◆ Questions:
A: Based on the ECMO passage, decide whether each statement agrees with it: (i) the mortality associated with ECMO use is low; (ii) a multi-institutional analysis found that lengthening the time from surgery to ECMO initiation worsened mortality; (iii) the Duke University experience did not find ECMO initiation in the operating room to harm survival. For each, answer yes or no and quote the words that decide it.
B: According to the ECMO passage, what is the aim of ECMO?
C: Carry the ECMO passage forward, starting after its final sentence.

It is well known that the aim of ECMO is to unload the heart and decrease its work profoundly. Although ECMO allows a finite time interval for the myocardium to recover from injury, the mortality associated with its use is high. However, a number of recent reports on the initiation of ECMO in the operating room for refractory cardiogenic shock have shown encouraging results [11, 12, 17]. Similarly, our study indicated an association of ECMO initiation in the operating room with less vasoactive-inotropic agent requirement, better heart function recovery, low rate of pulmonary infection, and decreased CRRT use. Thus, the initiation of ECMO, based on our empirical risk evaluation practice, could decrease patient mortality.
ECMO after repair of heart diseases can often reverse profound myocardial dysfunction and correct the severe metabolic consequences of a prolonged low cardiac output. The timing of ECMO support directly impacts survival [1719]. In the past, patients had to be transferred directly from CPB to ECMO, as they could not be weaned off from the bypass despite multiple attempts over an extended period of observation in the theater. Many reports have identified initiation of ECMO in the operating room as an independent predictor for early mortality. A multi-institutional analysis reported that lengthening the time from surgery to ECMO initiation was not associated with worsening mortality [20]. However, Chaturvedi et al. reported that the higher survival of patients cannulated in the operating room than of patients cannulated in the ICU is because of the early effective support preventing prolonged hypoperfusion and the avoidance of a catastrophic cardiac arrest [17]. The Duke University experience similarly did not find the initiation of ECMO in the operating room to impact survival adversely [21]. Therefore, the optimal timing of ECMO initiation remains controversial.

Items listed in a dataset
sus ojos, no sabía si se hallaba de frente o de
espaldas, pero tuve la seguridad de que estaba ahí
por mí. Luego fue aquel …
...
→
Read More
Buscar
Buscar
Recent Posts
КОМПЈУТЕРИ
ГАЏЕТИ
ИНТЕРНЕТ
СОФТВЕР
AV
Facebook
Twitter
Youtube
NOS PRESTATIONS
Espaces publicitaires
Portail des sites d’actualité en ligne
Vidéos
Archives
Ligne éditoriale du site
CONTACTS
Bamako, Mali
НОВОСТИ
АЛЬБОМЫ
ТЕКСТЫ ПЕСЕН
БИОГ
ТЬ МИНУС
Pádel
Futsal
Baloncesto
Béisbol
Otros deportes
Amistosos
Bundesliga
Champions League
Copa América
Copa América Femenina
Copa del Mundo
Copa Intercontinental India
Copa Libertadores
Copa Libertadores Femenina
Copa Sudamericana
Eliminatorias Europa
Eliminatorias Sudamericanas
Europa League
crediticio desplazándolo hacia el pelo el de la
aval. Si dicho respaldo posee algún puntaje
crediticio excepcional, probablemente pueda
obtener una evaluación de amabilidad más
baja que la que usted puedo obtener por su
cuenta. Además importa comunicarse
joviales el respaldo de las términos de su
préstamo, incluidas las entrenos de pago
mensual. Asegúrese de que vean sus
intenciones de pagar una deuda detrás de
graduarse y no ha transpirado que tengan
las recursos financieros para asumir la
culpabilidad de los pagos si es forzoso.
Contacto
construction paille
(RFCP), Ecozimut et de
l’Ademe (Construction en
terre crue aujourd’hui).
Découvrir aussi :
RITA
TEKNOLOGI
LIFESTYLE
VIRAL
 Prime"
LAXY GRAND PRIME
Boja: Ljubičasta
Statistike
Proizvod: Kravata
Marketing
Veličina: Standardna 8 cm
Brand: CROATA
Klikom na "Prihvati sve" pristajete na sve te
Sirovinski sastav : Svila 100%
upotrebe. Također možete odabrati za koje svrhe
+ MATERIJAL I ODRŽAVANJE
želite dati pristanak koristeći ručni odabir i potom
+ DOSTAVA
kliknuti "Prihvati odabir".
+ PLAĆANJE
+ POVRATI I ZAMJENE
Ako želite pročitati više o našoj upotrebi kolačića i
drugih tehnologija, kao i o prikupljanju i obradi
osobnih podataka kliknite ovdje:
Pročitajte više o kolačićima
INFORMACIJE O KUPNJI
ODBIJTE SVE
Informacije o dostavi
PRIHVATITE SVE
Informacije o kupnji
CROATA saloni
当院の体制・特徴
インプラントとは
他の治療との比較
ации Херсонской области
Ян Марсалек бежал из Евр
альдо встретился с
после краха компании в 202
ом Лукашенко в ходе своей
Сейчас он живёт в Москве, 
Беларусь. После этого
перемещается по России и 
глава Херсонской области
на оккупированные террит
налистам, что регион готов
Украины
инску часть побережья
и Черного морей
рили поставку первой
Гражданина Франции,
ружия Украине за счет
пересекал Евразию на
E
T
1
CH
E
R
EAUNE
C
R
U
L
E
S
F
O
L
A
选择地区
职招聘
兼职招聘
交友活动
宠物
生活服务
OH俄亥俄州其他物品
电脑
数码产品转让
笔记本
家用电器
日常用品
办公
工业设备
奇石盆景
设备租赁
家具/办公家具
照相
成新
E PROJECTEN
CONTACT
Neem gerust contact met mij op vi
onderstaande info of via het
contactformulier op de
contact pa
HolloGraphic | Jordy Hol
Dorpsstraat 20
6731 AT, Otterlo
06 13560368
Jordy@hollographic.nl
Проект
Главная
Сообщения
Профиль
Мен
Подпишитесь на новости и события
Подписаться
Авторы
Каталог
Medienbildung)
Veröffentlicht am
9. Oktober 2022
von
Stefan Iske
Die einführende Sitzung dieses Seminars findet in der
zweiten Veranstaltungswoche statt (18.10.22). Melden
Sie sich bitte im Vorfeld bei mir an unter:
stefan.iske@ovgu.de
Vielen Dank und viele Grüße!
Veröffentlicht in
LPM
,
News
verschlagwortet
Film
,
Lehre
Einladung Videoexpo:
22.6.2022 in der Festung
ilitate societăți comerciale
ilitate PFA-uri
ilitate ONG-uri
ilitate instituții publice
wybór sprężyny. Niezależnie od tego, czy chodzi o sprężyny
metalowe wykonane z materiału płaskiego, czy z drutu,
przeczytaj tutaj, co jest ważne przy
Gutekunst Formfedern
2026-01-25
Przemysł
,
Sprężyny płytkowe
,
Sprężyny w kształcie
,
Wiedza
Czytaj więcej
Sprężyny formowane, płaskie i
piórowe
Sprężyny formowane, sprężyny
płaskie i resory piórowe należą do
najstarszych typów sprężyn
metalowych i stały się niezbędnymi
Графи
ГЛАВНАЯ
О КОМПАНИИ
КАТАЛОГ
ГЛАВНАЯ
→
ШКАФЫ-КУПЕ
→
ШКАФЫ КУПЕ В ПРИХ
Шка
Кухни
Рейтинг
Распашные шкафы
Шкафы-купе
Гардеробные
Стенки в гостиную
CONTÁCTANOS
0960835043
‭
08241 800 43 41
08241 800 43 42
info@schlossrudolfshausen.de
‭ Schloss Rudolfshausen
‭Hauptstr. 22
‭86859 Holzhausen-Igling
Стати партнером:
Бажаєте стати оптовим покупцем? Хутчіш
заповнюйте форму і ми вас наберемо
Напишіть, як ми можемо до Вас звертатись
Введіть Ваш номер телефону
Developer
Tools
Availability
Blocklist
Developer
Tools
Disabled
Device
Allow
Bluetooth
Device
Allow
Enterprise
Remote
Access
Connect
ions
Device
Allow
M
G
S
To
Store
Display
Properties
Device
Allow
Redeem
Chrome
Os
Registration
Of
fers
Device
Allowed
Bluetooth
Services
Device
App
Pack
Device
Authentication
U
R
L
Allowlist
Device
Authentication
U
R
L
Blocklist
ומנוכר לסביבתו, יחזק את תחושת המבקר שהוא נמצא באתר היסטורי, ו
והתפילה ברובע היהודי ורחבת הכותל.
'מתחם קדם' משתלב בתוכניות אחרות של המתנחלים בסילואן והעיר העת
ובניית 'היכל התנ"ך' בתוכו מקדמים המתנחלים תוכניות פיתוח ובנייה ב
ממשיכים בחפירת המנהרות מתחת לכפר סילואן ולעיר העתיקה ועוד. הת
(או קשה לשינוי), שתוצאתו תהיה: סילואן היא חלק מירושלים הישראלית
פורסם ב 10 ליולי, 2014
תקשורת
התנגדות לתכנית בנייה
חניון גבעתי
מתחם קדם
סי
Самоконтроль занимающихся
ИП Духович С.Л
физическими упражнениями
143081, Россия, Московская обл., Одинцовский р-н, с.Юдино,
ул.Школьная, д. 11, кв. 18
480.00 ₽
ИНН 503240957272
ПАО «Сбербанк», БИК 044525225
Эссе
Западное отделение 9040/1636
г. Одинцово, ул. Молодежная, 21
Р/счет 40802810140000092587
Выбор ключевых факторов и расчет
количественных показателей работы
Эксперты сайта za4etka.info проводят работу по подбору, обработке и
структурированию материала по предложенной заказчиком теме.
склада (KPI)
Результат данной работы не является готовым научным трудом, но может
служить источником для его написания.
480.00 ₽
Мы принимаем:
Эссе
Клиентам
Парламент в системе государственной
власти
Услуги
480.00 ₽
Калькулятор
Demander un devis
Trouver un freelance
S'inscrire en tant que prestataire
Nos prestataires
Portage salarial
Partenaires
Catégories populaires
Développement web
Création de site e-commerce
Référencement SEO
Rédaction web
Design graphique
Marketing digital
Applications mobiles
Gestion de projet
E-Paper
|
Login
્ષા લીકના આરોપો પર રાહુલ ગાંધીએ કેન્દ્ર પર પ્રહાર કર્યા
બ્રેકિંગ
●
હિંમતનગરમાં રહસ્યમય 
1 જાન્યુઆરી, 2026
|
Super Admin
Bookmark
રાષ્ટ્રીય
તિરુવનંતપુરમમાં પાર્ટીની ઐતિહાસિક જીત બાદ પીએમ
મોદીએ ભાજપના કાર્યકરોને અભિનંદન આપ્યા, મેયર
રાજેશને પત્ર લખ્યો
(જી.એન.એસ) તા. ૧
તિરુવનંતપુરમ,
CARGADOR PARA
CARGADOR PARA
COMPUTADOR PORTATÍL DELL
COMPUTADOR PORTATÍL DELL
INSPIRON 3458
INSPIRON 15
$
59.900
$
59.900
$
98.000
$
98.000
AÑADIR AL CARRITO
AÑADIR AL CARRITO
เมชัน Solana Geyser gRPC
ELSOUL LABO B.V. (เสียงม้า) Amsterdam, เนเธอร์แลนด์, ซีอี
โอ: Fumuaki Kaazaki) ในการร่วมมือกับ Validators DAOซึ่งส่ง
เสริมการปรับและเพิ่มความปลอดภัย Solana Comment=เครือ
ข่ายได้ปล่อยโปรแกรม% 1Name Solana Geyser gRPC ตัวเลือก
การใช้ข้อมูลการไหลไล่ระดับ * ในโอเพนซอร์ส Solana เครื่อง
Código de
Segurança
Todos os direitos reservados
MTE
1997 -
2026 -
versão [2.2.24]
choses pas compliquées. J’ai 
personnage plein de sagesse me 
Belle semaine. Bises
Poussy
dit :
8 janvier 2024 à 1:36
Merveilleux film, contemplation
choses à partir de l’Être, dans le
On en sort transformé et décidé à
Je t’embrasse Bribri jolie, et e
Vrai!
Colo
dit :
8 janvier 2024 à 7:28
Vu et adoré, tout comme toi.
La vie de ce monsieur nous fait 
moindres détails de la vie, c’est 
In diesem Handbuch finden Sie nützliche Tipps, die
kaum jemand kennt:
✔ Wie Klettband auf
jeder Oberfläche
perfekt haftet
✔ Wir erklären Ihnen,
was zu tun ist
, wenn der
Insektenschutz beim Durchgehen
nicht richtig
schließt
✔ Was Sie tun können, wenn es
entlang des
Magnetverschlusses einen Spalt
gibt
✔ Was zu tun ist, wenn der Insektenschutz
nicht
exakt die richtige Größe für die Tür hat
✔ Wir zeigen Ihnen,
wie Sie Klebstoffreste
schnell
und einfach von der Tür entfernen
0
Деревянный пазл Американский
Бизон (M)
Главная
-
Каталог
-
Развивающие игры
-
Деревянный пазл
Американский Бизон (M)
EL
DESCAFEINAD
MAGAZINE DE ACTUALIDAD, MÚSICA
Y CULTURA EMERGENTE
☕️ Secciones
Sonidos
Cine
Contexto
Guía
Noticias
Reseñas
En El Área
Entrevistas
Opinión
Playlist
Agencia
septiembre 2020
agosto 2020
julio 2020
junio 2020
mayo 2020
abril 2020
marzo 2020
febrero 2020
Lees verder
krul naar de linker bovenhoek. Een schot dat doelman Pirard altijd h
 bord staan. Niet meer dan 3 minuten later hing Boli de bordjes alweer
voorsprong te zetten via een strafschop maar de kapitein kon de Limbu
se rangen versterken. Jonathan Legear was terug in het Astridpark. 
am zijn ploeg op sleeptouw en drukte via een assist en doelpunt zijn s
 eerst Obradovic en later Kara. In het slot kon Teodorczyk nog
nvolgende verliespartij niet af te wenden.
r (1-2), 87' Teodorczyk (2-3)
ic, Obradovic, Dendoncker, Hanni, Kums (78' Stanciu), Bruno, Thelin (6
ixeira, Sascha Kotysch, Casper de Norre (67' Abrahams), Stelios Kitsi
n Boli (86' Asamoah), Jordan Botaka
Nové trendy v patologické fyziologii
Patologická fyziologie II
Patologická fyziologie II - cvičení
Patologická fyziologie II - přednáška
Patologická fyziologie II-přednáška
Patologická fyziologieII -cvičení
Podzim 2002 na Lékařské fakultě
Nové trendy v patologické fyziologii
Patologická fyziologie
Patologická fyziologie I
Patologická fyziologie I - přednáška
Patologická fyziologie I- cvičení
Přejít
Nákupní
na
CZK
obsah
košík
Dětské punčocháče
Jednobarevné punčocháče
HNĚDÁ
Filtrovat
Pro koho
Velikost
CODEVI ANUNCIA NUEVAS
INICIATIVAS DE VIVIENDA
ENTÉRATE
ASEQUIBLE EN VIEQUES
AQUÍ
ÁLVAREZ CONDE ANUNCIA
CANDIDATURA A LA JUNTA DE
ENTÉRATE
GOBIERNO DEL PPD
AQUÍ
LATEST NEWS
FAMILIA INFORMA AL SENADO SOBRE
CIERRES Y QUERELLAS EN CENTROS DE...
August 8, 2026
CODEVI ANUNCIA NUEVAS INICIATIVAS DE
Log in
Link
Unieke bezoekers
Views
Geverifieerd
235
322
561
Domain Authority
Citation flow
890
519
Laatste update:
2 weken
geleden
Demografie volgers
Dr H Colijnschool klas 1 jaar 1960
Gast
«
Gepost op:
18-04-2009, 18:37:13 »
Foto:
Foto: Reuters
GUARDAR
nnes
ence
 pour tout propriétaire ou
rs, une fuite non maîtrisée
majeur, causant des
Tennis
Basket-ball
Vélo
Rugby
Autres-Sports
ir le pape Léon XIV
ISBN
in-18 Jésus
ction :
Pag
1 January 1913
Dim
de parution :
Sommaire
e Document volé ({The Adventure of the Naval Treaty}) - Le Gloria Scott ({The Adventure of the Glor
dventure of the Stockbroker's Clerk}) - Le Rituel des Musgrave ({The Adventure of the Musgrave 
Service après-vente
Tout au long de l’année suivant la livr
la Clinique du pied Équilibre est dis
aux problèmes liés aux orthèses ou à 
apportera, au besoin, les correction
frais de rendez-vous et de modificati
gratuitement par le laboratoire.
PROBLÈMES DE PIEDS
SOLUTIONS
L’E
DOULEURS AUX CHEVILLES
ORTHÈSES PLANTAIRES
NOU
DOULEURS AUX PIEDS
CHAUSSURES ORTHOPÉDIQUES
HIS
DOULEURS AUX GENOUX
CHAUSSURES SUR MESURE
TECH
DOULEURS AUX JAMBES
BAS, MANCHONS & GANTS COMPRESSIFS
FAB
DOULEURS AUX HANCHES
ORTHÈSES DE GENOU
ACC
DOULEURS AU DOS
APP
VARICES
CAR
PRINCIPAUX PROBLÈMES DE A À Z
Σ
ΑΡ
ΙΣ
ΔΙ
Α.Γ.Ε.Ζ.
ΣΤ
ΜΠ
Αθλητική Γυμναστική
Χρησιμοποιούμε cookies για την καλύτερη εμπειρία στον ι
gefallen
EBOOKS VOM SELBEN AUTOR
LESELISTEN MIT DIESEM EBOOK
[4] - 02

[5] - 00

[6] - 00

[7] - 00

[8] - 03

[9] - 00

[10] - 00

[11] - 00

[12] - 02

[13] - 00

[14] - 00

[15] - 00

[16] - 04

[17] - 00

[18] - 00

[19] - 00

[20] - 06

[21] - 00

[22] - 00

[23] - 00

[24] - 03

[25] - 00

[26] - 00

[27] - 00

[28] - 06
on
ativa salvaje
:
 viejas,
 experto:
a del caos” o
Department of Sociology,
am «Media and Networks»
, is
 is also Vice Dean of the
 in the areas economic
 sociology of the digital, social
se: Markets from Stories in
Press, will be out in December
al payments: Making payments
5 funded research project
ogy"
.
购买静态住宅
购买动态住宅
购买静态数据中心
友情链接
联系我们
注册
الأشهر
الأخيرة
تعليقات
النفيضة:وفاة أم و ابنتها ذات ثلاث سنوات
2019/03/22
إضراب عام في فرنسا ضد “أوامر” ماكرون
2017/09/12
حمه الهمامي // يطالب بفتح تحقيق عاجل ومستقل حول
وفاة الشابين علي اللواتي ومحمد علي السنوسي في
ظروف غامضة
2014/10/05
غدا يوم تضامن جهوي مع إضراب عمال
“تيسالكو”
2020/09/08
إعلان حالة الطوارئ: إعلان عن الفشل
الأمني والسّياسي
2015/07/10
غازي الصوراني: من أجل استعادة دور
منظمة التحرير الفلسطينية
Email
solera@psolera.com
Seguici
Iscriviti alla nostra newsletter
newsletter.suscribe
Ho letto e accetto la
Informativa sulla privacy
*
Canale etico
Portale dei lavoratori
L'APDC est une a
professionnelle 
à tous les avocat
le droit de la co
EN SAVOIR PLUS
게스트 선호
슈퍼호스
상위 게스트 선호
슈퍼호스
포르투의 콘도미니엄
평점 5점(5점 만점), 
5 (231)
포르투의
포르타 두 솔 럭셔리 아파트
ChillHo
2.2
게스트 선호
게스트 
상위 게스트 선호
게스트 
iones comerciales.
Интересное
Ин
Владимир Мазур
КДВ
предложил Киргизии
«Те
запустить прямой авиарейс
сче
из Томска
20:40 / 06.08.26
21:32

◆ Answer list:
A:
(i) No: "the mortality associated with its use is high."
(ii) No: "lengthening the time from surgery to ECMO initiation was not associated with worsening mortality [20]."
(iii) Yes: "The Duke University experience similarly did not find the initiation of ECMO in the operating room to impact survival adversely [21]."

B: Its aim is to unload the heart and decrease its work profoundly.

C:
While it is generally accepted that early institution of VA ECMO support in the context of postcardiotomy cardiogenic shock is preferred before multiorgan failure sets in, VA ECMO is an invasive modality and carries complications, such as bleeding, dissection, stroke, etc. Furthermore, prophylactically use of VA ECMO support can pose immense pressure on health care systems, especial socialist health care systems. Hence every case should be considered on the individual merits and multidisciplinary, including advanced patients’ directives and/or wishes, opinion should be taken into consideration prior to institution of such invasive and costly modalities. That was why an early warning system of ECMO initiation was important and necessary to decrease postoperative mortality and hospitalized cost. We found a significant correlation between early initiation of ECMO and promotion of survival in adult patients with acquired heart diseases after cardiovascular surgery. Thus, the initiation of ECMO, based on our empirical risk evaluation practice, might be useful and eligible for clinicians to advance patients’ wishes if such invasive and costly modalities should be implemented.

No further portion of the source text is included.